He’s thinking artisan crusts, he’s thinking nuts. “I love nuts on pizza,” he says before going on to talk about a marriage of ingredients that isn’t on the menu yet, but possibly will be soon. Specifically, ricotta, basil, a little rosemary, hard Italian cheese and pistachios.
The star of the show in this 1,600-square-foot space is the brick oven, a blazing inferno fired by oak wood that heats to 700 degrees. Simplicity is key here, from the “Pizza” sign to the blue-and-red Pizza Via logo (designed by Sandler’s 16-year-old daughter), along with the dusty blue walls, red chairs and a minimal, five-strong list of pies: Queen Margherita, King pepperoni, White Knight spinach, Earth Mother vegan with a walnut pâté, and plain white pie with ricotta, pecorino and basil. There’s also cheese for the kids. “I’m interested in consistent, quality pizza served in a timely manner,” Sandler says.
When we asked him when pizza first figured in his life, and what accounts for this “passion,” we were surprised. “Pizza Hut,” he says, but thankfully expounds a little. “I hated it. I’d go to friends’ birthday parties and I’d pack my own PB&J.” When he was older, the local Pizza Palace in his New Jersey hometown left an impression. “Mediocre ingredients, but OK overall.” More recently, Sandler took a trip to Naples, Italy, and conducted some “research” at L’antica Pizzeria de Michele. Founded in 1870, this pizza restaurant has a total of two pies on its menu. This, for Sandler, was worth paying attention to: Business has been so brisk at that restaurant the last 154 years that it now issues tickets to temper the crowd.
So, with almost a lifetime of field work under his belt, Sandler is fine-tuning, further honing his craft. And it’s likely that, nestled in this residential nook not far from the cathedral, and just far enough from the CWE “strip,” Pizza Via may capture a solid corner of the market.

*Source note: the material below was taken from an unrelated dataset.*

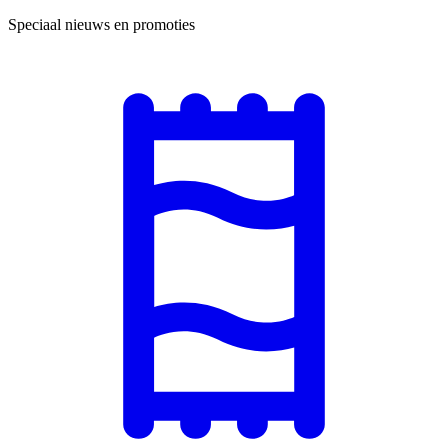
Speciaal nieuws en promoties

Pizza Via seats 24 inside and 12 more on its pleasant patio out front, where he plans to grow his herbs. Pizza is available until it sells out, which it did its first three nights of business. Sandler said a liquor license is in the works, but may be a little while yet. For now, they have both still and sparkling bottled water, cans of Coke, Diet Coke, Italian soda and apple juice.
The pizzeria is open Wednesday through Saturday from 5 to 9 p.m. or until it sells out.